(Exercise aim): From the listing below, restate word for word the lines from the line containing "click(288, 390)" down through the line containing "scroll(322, 285, up, 2)". Exclude pictures.

(Data shown):

☆ ☆ ☆ ☆ ☆

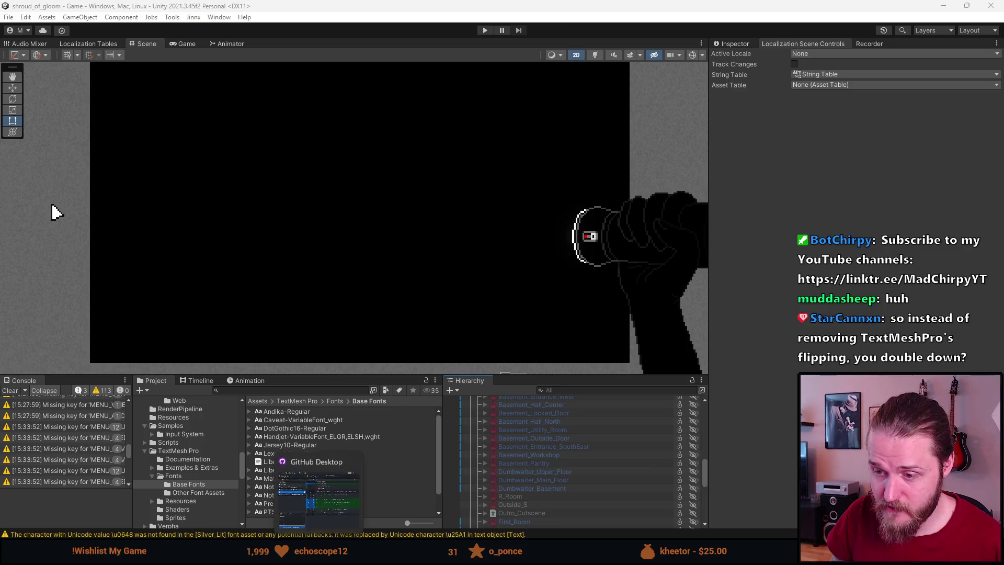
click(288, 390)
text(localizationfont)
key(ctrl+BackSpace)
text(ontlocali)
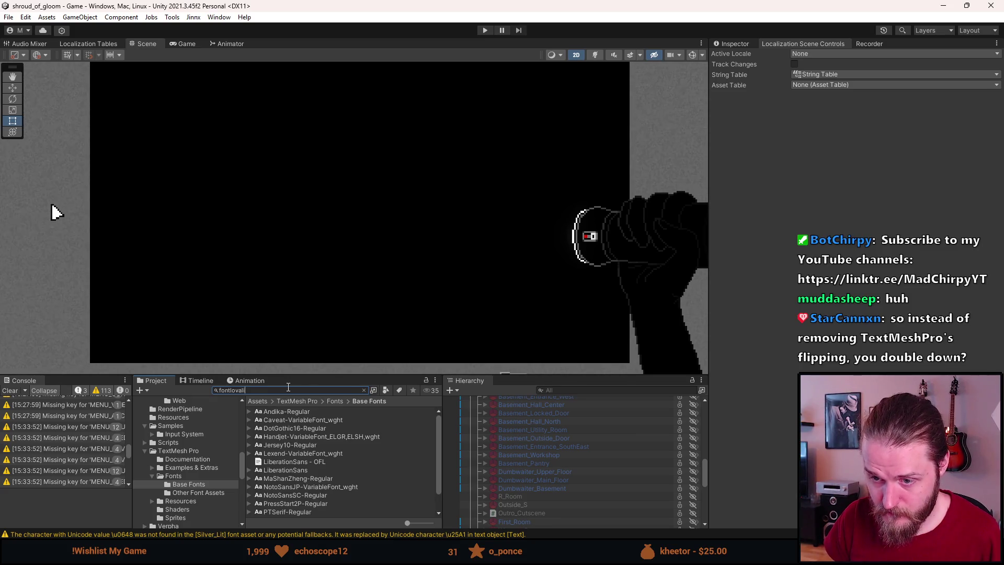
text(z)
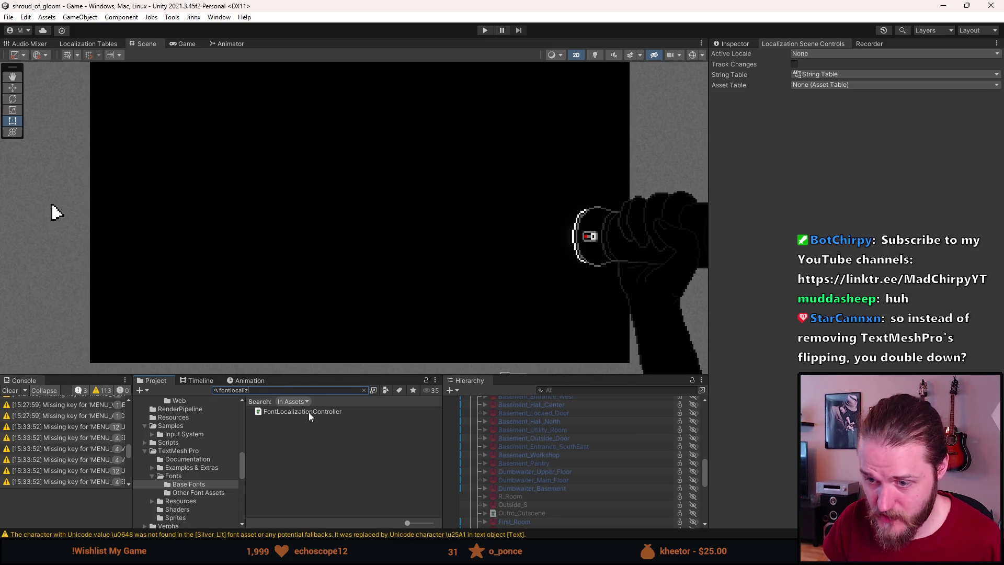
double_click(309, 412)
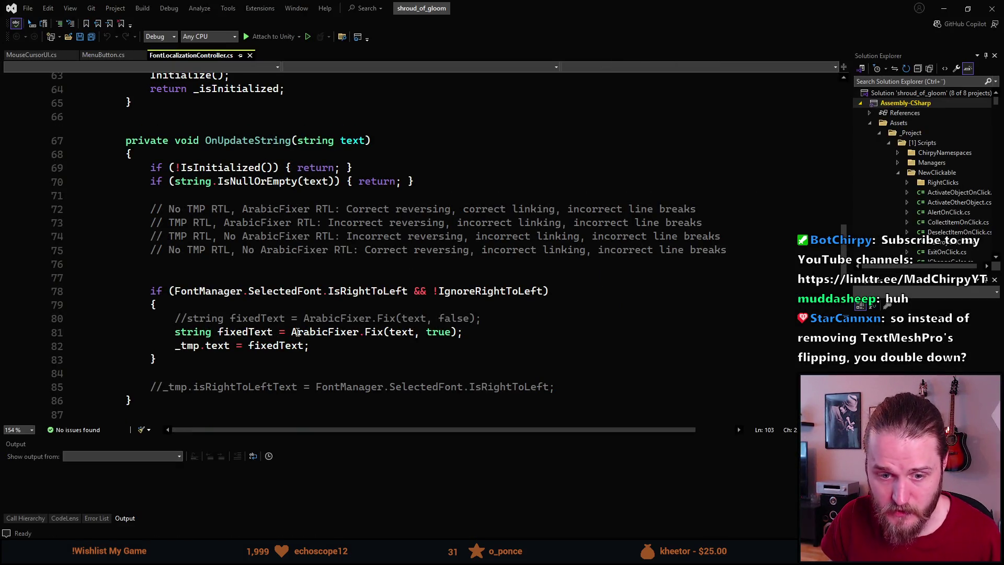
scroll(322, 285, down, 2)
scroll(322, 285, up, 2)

☆ ☆ ☆ ☆ ☆

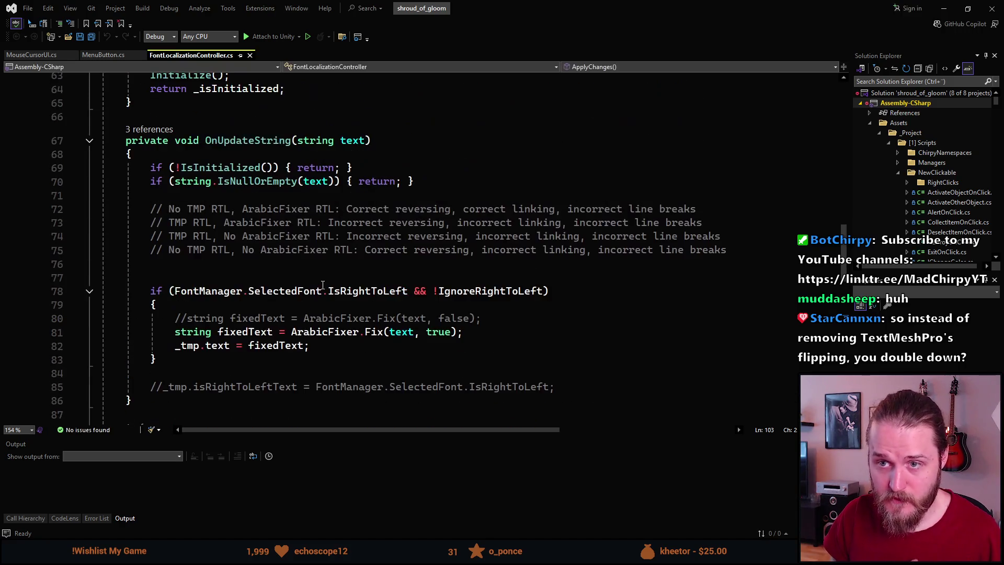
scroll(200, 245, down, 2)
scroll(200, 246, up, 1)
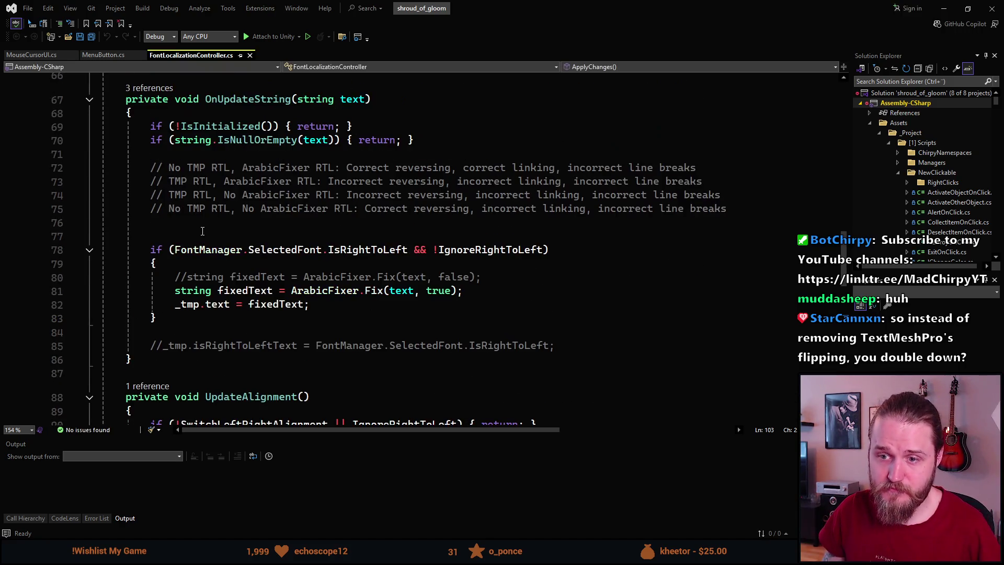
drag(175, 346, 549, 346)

☆ ☆ ☆ ☆ ☆

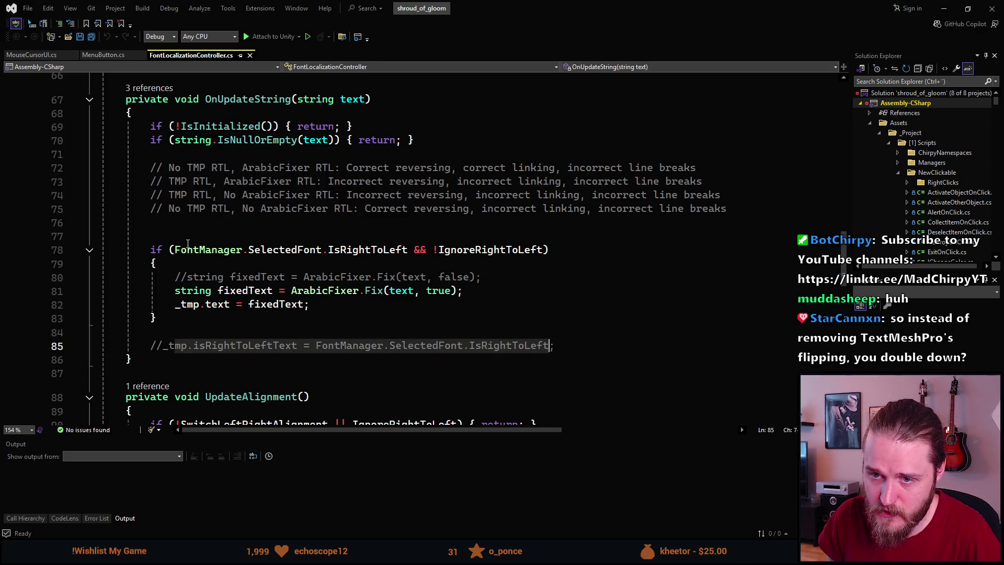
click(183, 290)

☆ ☆ ☆ ☆ ☆

(Task response):
click(288, 390)
text(localizationfont)
key(ctrl+BackSpace)
text(ontlocali)
text(z)
double_click(309, 412)
scroll(322, 285, down, 2)
scroll(322, 285, up, 2)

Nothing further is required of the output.